Wednesday, June 20, 2012

Is there such a thing as a happy childhood?

Before I even start writing I want to put a disclaimer on this post.  This post is not written in any way to diminish the trauma in peoples' lives -- especially in their early life.  I concede many people have had a childhood and life crappier than mine.  This post although inspired by ones I have read very recently by a number of people is not an attack or a STFU.  I am not here to say how my early life sucked and how it made me more successful or happier in my later years.  I don't want to re-hash my past or show how it made me stronger. I want to write about the fact that it's not the 'bad times' that create us, it's how we deal and learn from them that matter.

You can place siblings together in the same family situations, yet there is no guarantee that they will both come out into adulthood in the same mental frame.  More likely one will be successful and one will be a screw-up -- with both sides blaming each other for the residual baggage they bring into their adult years.  Why should that be?

The thing is, I don't think there is one person out there who thinks their childhood was perfect.  Admittedly some are 'more perfect' than others, but we have to remember that our parents are people and they screw up.  Their screw-ups will diminish our perception of our younger years.  Regardless of how well you parent, you can guarantee that at some point your kids will come back at you and claim
you 'ruined their life'.  I joke to D, that when he becomes a adult we will do a deal.  He can pay for my hair-dye and I will pay for his therapy.  I have pretty much accepted that he will claim I was the reason for X, Y, and Z happening in his life.  He will then have kids and realise that he is now the one to blame ;)

Taking D as an example, I know that he will not have the happiest childhood.  When he hits 18, he will look at the stuff he is going through now and see how hard it was for him.  He will see the fact that he wasn't in school much.  He will see that his friends thought he was strange.  He will look at the fact  stopped him doing everything he ever wanted and my favourite word is "No".  He will look back at all of the international moves we made and wonder why we couldn't stay in one place for longer than a car-lease. He will remember that I hated playing his computer games with him, even though they were the most important thing in the world.  He will remember that I would lose it occasionally and shout at him.

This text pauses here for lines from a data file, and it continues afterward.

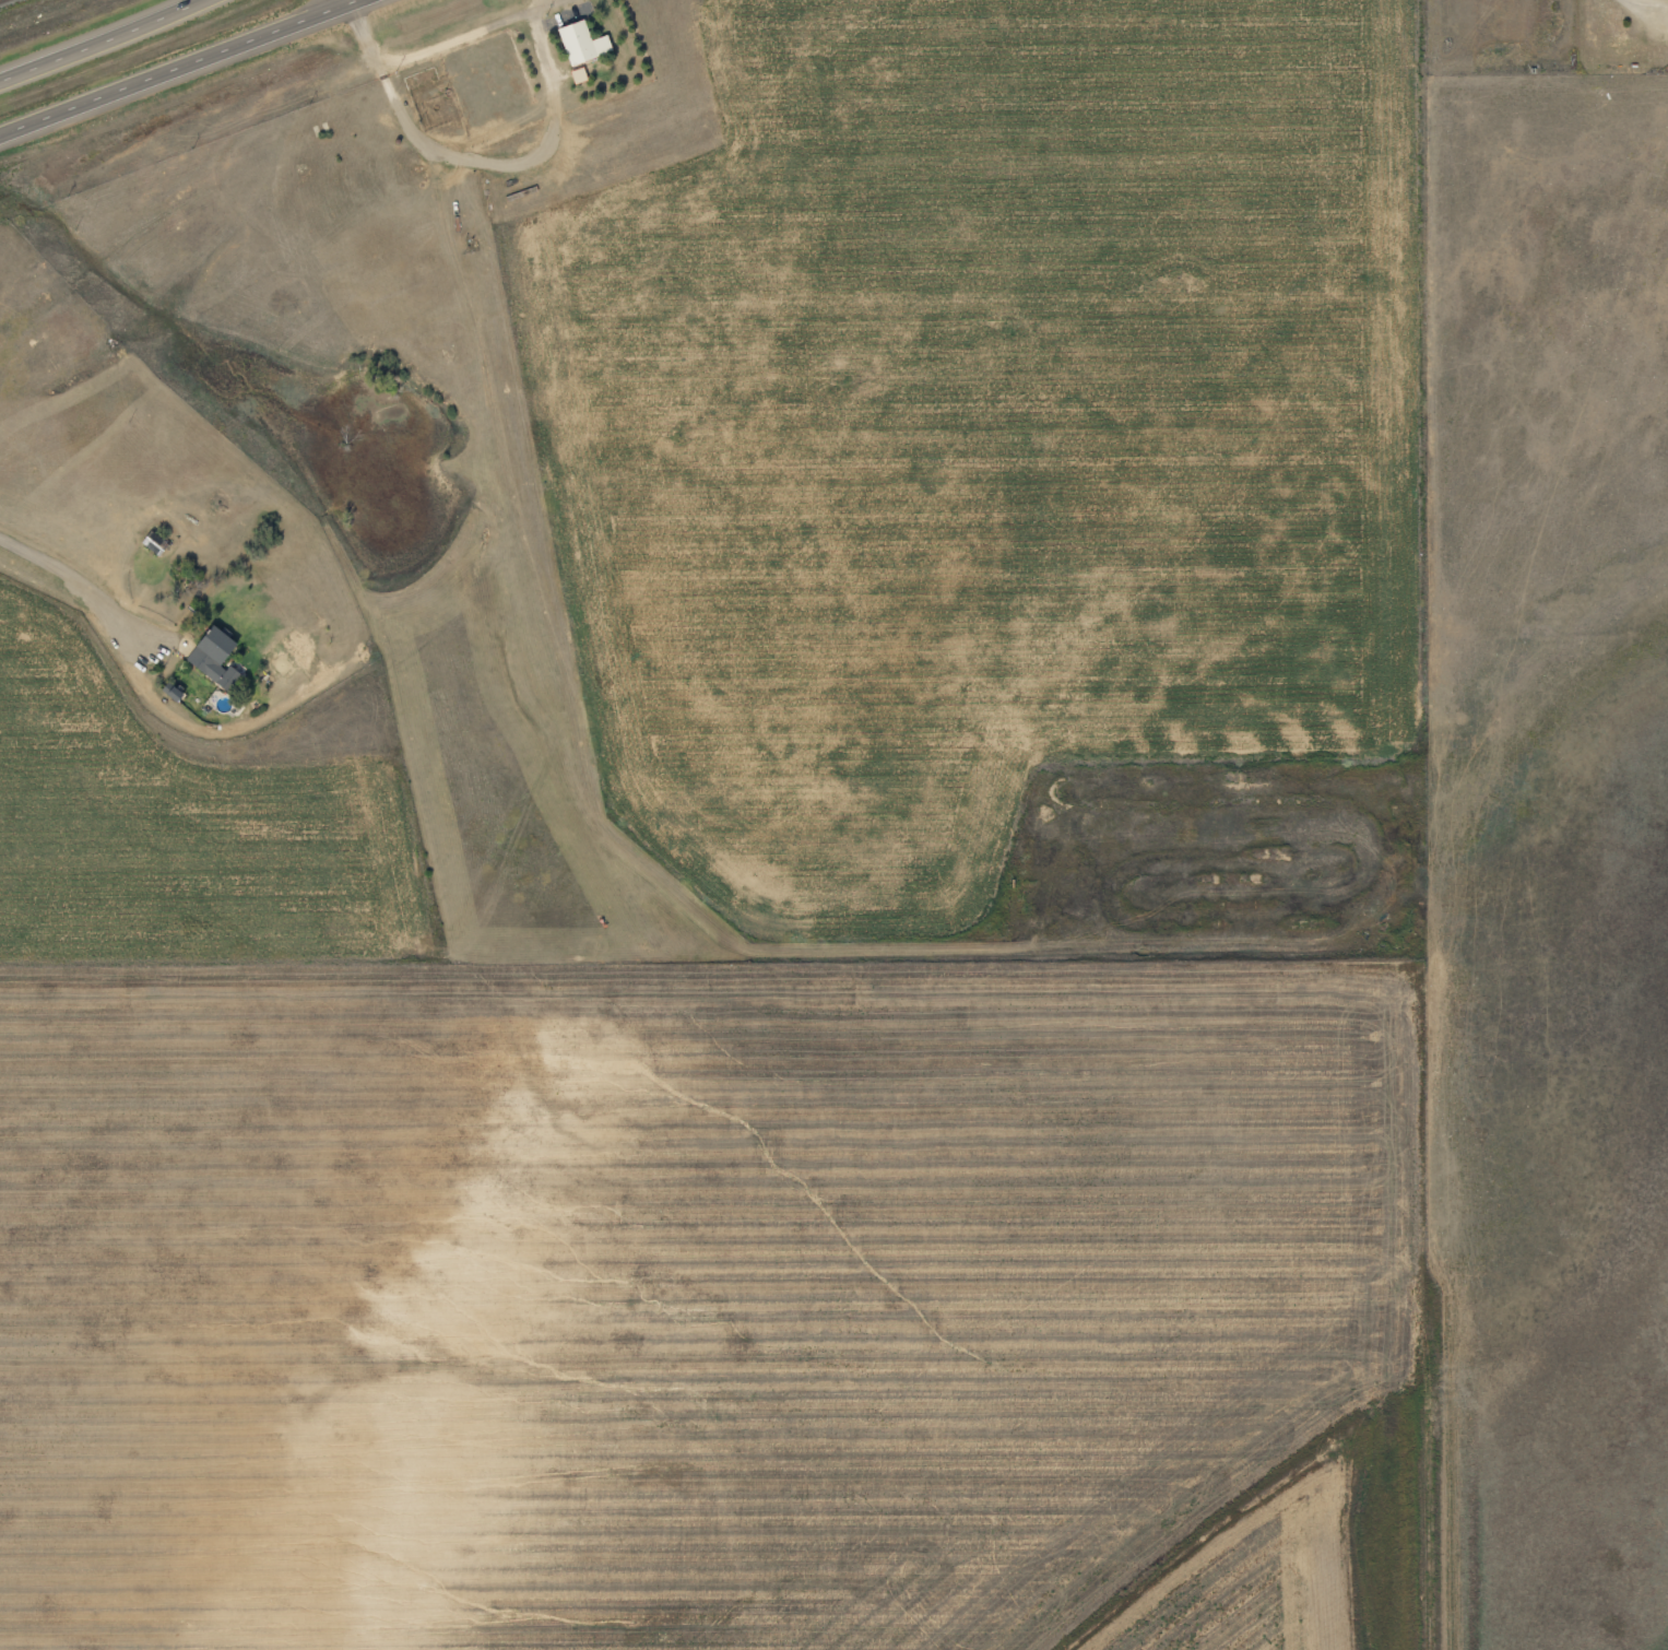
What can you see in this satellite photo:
railway: (1, 0)
road: (101, 42)
building: (584, 43)
road: (179, 68)
road: (1220, 96)
railway: (185, 144)
road: (470, 161)
road: (1500, 339)
building: (215, 653)

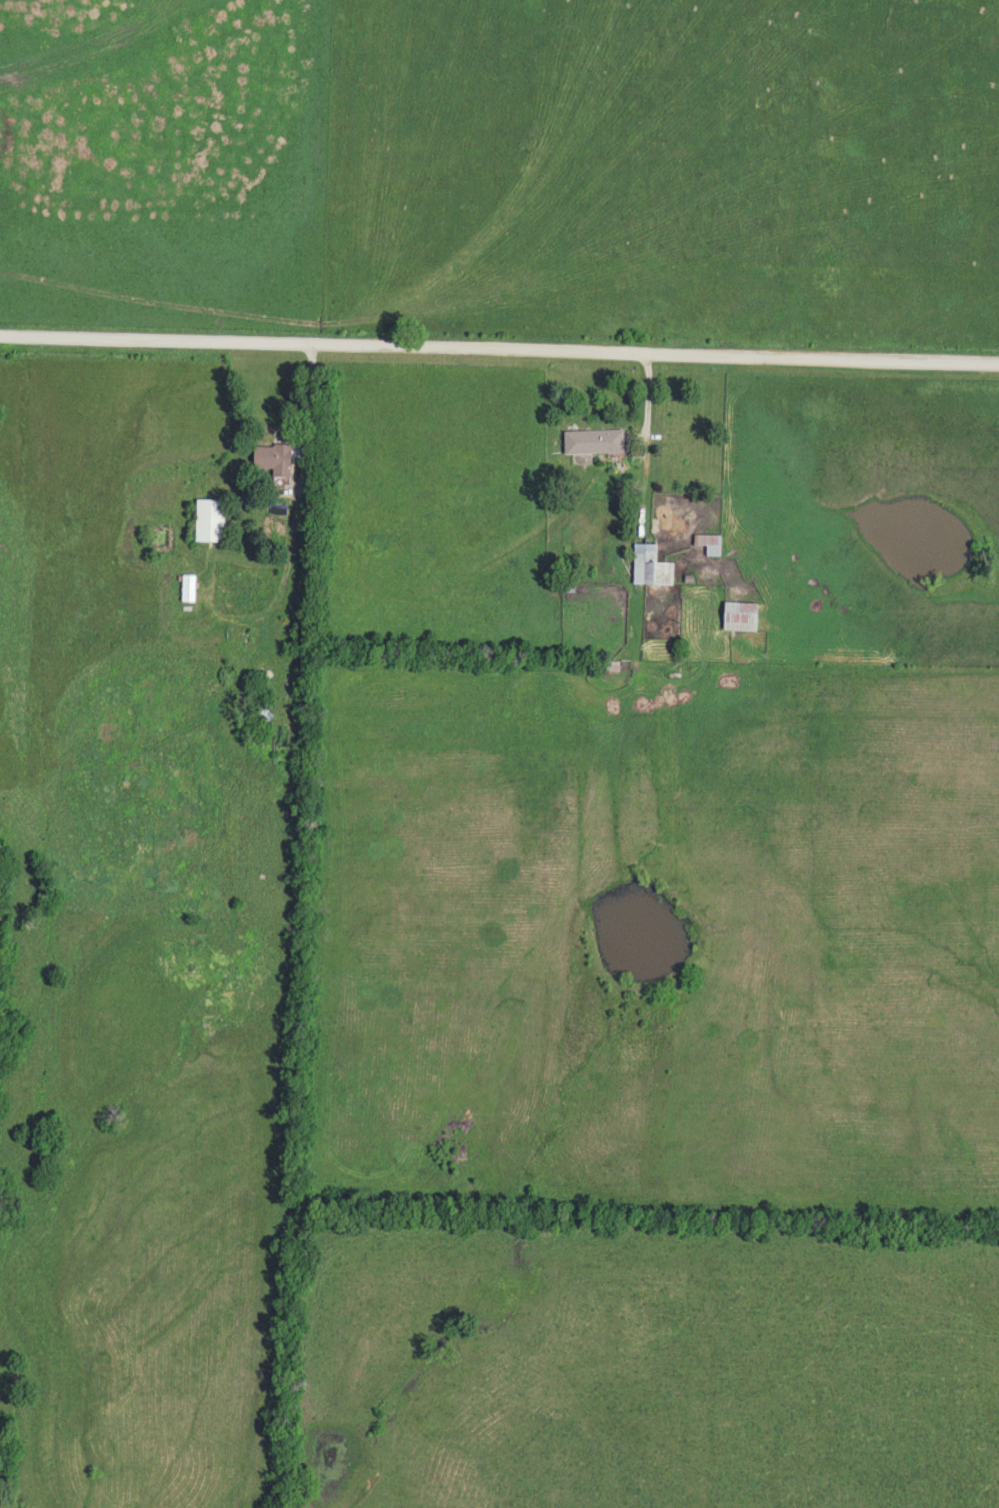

When he hits his teens, he will probably dye his hair purple, wear the strangest clothes on the planet, drink, smoke, swear and get into a few scrapes.  He will storm into his bedroom as I tell him his girlfriend, or boyfriend or consensual animal can't stay the night.

He will look back at all the stuff I am doing now -- not working, spending all the time in school talking to staff, ferrying him too and from therapy -- and call me controlling.  I never let him have the freedom he wanted.  The fact is, if I went the opposite way -- I just let him get on with it and assumed he would figure it all out on his own -- then I would be blamed for not caring or helping him enough.

He won't remember the trips out we had together.  He won't remember me holding him as he slept or the hugs I gave him when he had a boo-boo.  Doesn't matter if he remembers or not.  I will still do them because I will remember.  I will also take ton's of photo's as evidence when he says "You never took me anywhere".

Negative events become more fixed in our memories than positive ones.  You remember the horrors, but not so much the joys.

If this is the situation with our kids, it stands to reason it is the same for us too.

Our lives and childhoods are never going to be perfect.  It stands to reason that they won't.  We are not our parents and they are not us.  No matter how we try to understand our kids, or we try to understand our parents, it will never be enough and as such there will always be disasters.  Yep, there are some parents who do jack shit for their kids -- who are frankly no more than kids themselves.  There will always be parent's who in our conservative mind-set should never be allowed to procreate.  Their kids will grow up fine.  However, there will also be parent's who no matter what they do, from reading all the parenting books in the library to taking courses will still produce screw-up's.

The fact is that the most important thing we can remember is that we are going to mess-up our kids.  The  most honest thing we will ever admit is that we are making this up as we go along.  The best skill we can teach our kids is that when life goes wrong, we pick ourselves up, dust ourselves down and we start all over.  That disasters are only disasters if you let them rule your life.  You are only as strong as you want to be.  No matter what we do as parent's, it's the childs' attitude that will prove wether they are a survivor or a victim.

Because in the end, that's what they will be.  A survivor or a victim, there is no middle ground no matter what we do.  Our job as a community is to show kids how to be a survivor.


As I said before, this post wasn't in any way set to diminish anyone or their lives.  This post wasn't designed to say my life was crappier than yours, or your childhood was shittier than mine.  I don't want to rehash the stuff that happened to me in the past as such, because frankly I am over it.  I have dusted myself off and attacked life with a bloody big hammer.  I just wanted to say that teaching each other how to do just that; to take the knocks and bruises and come back up with a smile and a whoop-arse punch is what makes the difference between a crappy life and a good one.